In December 1922 the Union of the Soviet Socialist Republics (USSR) took shape; and in 1924 the first Soviet constitution was adopted. But the process of territorialization of ethnicity in the form of titular statehoods was not finished. The 1920s saw the continued imposition of ethnoterritorial borders in Central Asia. New republics with redefined borders drawn closer to ethnic lines was formed for the Kazakhs, Kirgiz, Tajiks, Turkmen, and Uzbeks. Up to 1936, their status and territories changed several times, especially in the Ferghana Valley. However, attempts to achieve ethnic homogeneity failed. A significant portion of the Uzbeks remained in Kirghizia and Tajikistan, and the Uzbek-populated rural regions around the predominantly Tajik cities of Bukhara and Samarkand were included in the Uzbek Republic. Because of economic considerations, vast territories with a predominantly Russian population were included in the Kazakh Republic when its status was elevated to a constituent union republic in 1936.

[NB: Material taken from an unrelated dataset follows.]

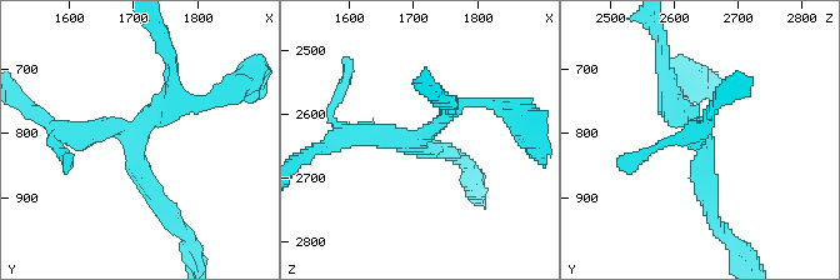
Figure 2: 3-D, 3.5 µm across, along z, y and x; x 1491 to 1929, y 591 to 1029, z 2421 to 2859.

The Soviet Constitution of 1936 registered the state's structure as consisting of eleven union republics and twenty autonomous republics. The 1939 Molotov-Ribbentropp Pact enabled Stalin to annex western Belarus and western Ukraine, as well as Bessarabia. In 1940 the three Baltic states were annexed to the USSR and in 1944 Tuva, by the headwaters of the Yenitsei River in southern Siberia, was annexed. By the time of its demise, the USSR included fifty-three national-state entities: fifteen union and twenty autonomous republics, eight autonomous oblasts, and ten autonomous okrugs. These were peopled by representatives of 128 ethnic groups, numbering from a few hundred to several million (see Table 3.2).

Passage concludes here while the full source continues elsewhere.